Orban, Trump oder Bolsonaro sind die Kinder dieses Wef-Geists der neunziger Jahre: Sie entfesseln das Kapital weiter, Trump treibt den liberalen Kampf der Nationen mit seinen Zöllen lediglich auf die Spitze. Gleichzeitig versprechen sie jenen, die auf der Strecke bleiben, demokratische Mitsprache, nationale Gemeinschaft und die Verteidigung ihres kleinen Portemonnaies gegenüber den noch Ärmeren und den MigrantInnen. Wenn nötig auch mit Stacheldrahtzäunen, Militär und Gefängniszellen. Der liberale Egoismus als Staatsdoktrin.

Das ist, was Seymour Martin Lipset – einer der bedeutendsten Soziologen des 20. Jahrhunderts – im Kopf hatte, als er 1960 schrieb, der Faschismus sei lediglich der Extremismus des Liberalismus.

Umso bizarrer, dass Liberale unter dem Einfluss des französischen Präsidenten Emmanuel Macron derzeit auch hierzulande den Wef-Geist der neunziger Jahre als Lösung gegen den Autoritarismus aus der Mottenkiste hervorkramen.
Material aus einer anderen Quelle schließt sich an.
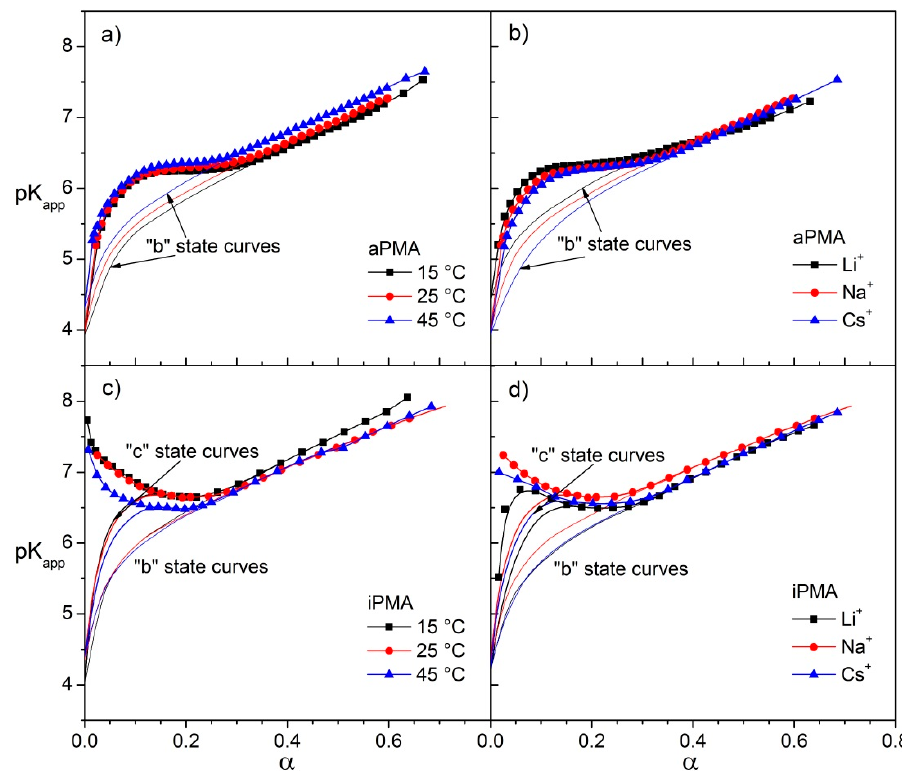
Figure 3. Potentiometric titration curves (p K app versus α ) for aPMA ( a , b ) and iPMA ( c , d ); left panel: effect of temperature ( T = 15, 25, 45 °C) in 0.01 M NaCl; right panel: effect of counterion in 0.01 M XCls (X = Li, Na, Cs) at 25 °C. Filled symbols (together with the lines) are the experimental data (“a” state curves), dotted lines are the “b” state curves and solid lines are the “c” state or hypothetical curves for iPMA. For details on how the “b” and “c” state curves were obtained see text and Supplementary Materials.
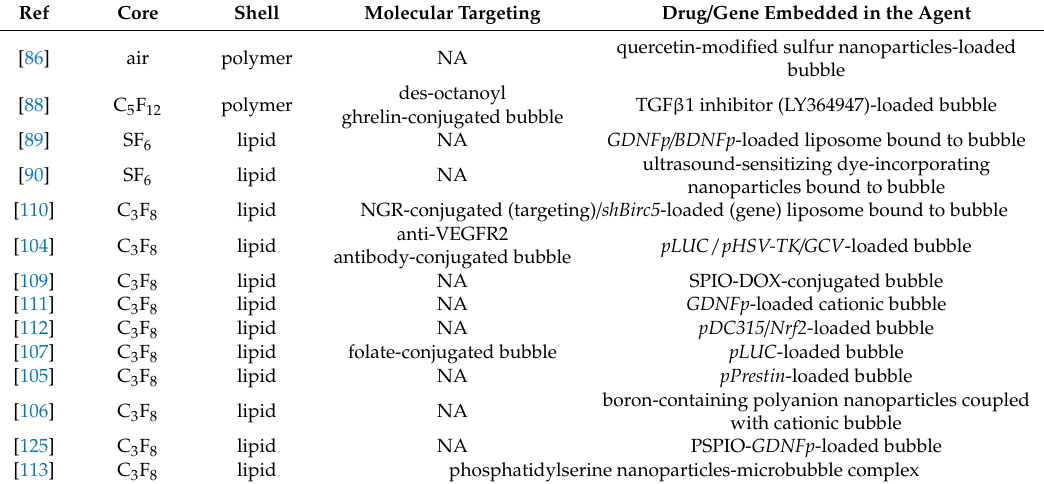
or peptides. Table 5 summarizes the di ff erent molecular targeting and drug / gene-complexed bubble options for BBB opening and therapeutic purposes found in the recent literature. Table 5. Molecular targeting and drug / gene-complexed bubble for BBB opening and therapeutic purpose.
Einen Liberalismus, der sich als weltoffenes Bollwerk gegen den Autoritarismus sieht, gleichzeitig jedoch die weitere Entfesselung des Kapitals befürwortet. Eine Politik, die – zur Erinnerung – nach dreissigjähriger Dominanz die Welt zuerst in die Finanzkrise 2008 und seither in den heutigen Schlamassel geführt hat.

Die Zukunft liegt ausserhalb des Wef.